In negotiating with the Commission the ISU should be anxious only to satisfy the former, not the latter.

Additionally, although the EU is not a signatory of the NYC, EU Member States, all of whom are, cannot evade their liability under the NYC by delegating powers to the EU. For the purposes of the NYC, the EU’s actions are attributable to the EU Member States.  Although Art. II(3) of the NYC is addressed to signatory state courts, at least on its face Art. II(1) of the NYC imposes an obligation on the entire state to recognize qualifying arbitration agreements.

By consequence, even if, which may be doubted, the notion of “court” in Art. II(3) of the NYC does not apply to the Commission, there remains an obligation to recognize arbitration agreements.  It is a violation of this obligation for the Commission to impose daily penalties and fines on the ISU to force it to change its arbitration agreement.

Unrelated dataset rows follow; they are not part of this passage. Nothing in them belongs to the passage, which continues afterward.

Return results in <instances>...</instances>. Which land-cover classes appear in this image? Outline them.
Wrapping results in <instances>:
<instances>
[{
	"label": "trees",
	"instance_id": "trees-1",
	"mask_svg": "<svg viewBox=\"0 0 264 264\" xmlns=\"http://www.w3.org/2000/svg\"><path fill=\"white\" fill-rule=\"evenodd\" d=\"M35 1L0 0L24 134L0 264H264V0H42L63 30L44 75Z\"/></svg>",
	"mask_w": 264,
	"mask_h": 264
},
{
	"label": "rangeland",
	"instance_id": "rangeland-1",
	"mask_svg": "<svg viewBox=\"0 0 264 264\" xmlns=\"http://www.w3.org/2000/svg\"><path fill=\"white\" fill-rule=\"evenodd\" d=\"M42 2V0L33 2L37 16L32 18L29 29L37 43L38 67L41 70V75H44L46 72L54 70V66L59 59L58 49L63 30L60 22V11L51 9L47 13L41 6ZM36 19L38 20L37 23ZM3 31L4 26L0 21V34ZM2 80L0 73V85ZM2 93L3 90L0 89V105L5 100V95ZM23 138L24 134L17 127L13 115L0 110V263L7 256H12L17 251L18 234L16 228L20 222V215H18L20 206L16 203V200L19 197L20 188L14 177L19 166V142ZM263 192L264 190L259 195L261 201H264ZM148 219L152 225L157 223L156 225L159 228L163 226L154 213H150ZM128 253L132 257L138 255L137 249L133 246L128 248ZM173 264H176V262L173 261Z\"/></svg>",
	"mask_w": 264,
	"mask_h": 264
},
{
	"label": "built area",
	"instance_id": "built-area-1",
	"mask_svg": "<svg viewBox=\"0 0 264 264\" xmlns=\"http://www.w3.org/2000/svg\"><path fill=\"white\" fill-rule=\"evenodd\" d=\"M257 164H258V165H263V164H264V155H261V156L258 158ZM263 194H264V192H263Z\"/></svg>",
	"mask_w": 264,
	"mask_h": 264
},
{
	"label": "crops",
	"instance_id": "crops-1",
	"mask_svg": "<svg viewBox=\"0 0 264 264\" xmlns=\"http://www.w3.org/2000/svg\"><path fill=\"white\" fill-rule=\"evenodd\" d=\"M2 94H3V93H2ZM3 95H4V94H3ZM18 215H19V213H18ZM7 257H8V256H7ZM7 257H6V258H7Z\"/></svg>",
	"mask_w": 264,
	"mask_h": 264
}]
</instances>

Additionally, it would be a rather unseemly affront to comity for the EU to be so crassly preferring its home fora, within the EU Member States, above others.

As the Commission acknowledges at para. 339 of its decision, “[a]s there is more than one way of bringing that infringement effectively to an end in conformity with the Treaty, it is for the ISU to choose between these various ways.”

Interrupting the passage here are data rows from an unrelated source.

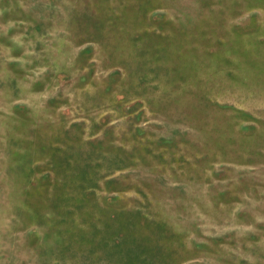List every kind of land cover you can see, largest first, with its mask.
<instances>
[{"label":"rangeland","instance_id":"rangeland-1","mask_svg":"<svg viewBox=\"0 0 264 264\" xmlns=\"http://www.w3.org/2000/svg\"><path fill=\"white\" fill-rule=\"evenodd\" d=\"M0 264H264V0H0Z\"/></svg>","mask_w":264,"mask_h":264}]
</instances>
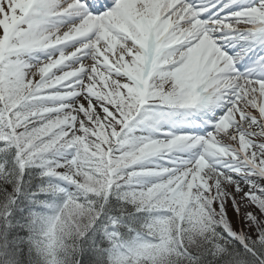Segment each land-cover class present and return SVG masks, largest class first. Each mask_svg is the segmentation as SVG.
<instances>
[{
  "label": "snow or ice",
  "instance_id": "obj_1",
  "mask_svg": "<svg viewBox=\"0 0 264 264\" xmlns=\"http://www.w3.org/2000/svg\"><path fill=\"white\" fill-rule=\"evenodd\" d=\"M0 264H264V0H0Z\"/></svg>",
  "mask_w": 264,
  "mask_h": 264
}]
</instances>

To avoid a violation of the NYC and offending against international comity, this ambiguity in the CJEU’s and the Commission’s requirements should be resolved in favour of the one minimally impairing the arbitration agreement, that is, addressing only the separation of powers concern.

Finally, there are ways of increasing the effectiveness of the review of ISU decisions as far as compliance with EU competition law is concerned which interfere less with the ISU’s chosen arbitration clause, and such a fundamental aspect as its uniform seat.  This is a requirement of proportionality.

First, a particular concern of the CJEU was that skaters’ rights under EU competition law were not protected inasmuch as there was no ability to seek provisional measures from EU Member State courts to oppose an ineligibility decision.  The availability of damages years down the line was not sufficient to repair  ineligibility during their brief careers.  Therefore, a limited and it is suggested sufficient adjustment to the CAS rules is to remove the prohibition in R 37 that, “the parties expressly waive their rights to request any such measures from state authorities or tribunals.”  Nothing in Swiss law or the law of most other major legal systems prevents parties to an arbitration clause from seeking provisional measures from courts.

But in attending to the concerns of the CJEU the focus should be on improving the application of the law by the arbitrators.  It is recalled that Swiss arbitration law requires arbitrators to apply EU competition law if it is invoked by a party (ATF 111 II 193, consid. 5c).

International arbitration, including CAS arbitration, can indeed do better in how it treats the application of public interest norms (such as competition law). It can do so by ensuring that the applicable law provisions in arbitration rules lay down a clear, imperative and appropriate requirement on arbitrators to apply public interest norms.


This Decision Does Not Apply to Arbitration More Broadly

The special concerns of the CJEU in this case were that i) CAS arbitration for skaters is imposed as a condition of participation in the sport as organized by the ISU, and also, as seen in the preceding section, ii) the insufficiency of arbitral remedies.  The first does not apply to commercial and investment arbitration.  The second only applies to ineligibility decisions in sports arbitration.  This decision must therefore be confined to these particular facts.